"The Holy Ghost over the bent world broods," Hopkins tells us, but one place we might not expect Him is in the world of drama.
Theater often has a questionable reputation, Dr. Peter Kreeft writes in his new book, God on Stage: 15 Plays that Ask the Big Questions: “The institution of the theater has turned almost 180 degrees from religious to irreligious.”
Yet God’s presence unexpectedly is manifest in many of the greatest theater plays.
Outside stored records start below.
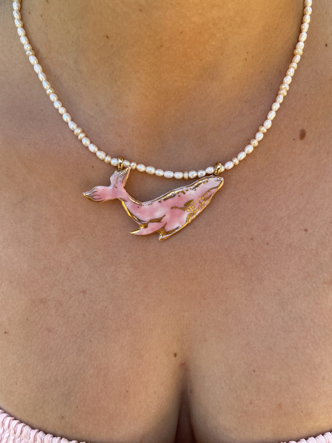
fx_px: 332
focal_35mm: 26
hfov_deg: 53.1
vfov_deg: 67.3
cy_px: 222
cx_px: 166
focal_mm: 4.25
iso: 32
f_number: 1.8
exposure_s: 1/279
If you’ve ever had an interest in the overlap of theater and faith, you won’t be able to put down God on Stage.
In God on Stage, renowned author and professor Peter Kreeft explores 15 great dramas and, within them, five great themes: life, death, suffering, religion, and damnation.
From classics like Oedipus the King and Hamlet to modern plays like Robert Bolt’s A Man for All Seasons and Cormac McCarthy’s The Sunset Limited, Kreeft draws vivid lessons on the big questions we all ask ourselves.
The things we long for
Kreeft masterfully reveals the profound themes in the plays, themes that show us what it means to be human.
These 15 dramas, he writes, “will show you great gobs of the things that you, like every other member of the human species, long for most deeply and passionately: truth, goodness, and beauty and the joy in beauty.”
Watching these played out before our eyes, often in contrast to their opposites and enemies, helps us to appreciate them more keenly.
God is the playwright
Above all else, God on Stage unveils God’s role as creator of our lives: “A God-created universe is like an enormous and endlessly amazing work of art, and everything in a work of art reveals the artist,” Kreeft explains.
The divine artist reveals Himself in the dramas of our lives by the setting, the plot, the characters, and the theme. But what are the themes, the setting, and the plot of the drama in which we all act as characters in the cosmic story God is writing?
Part of that is still being uncovered for us — but we can understand it better and see the Holy Spirit at work through the great plays explored in God on Stage.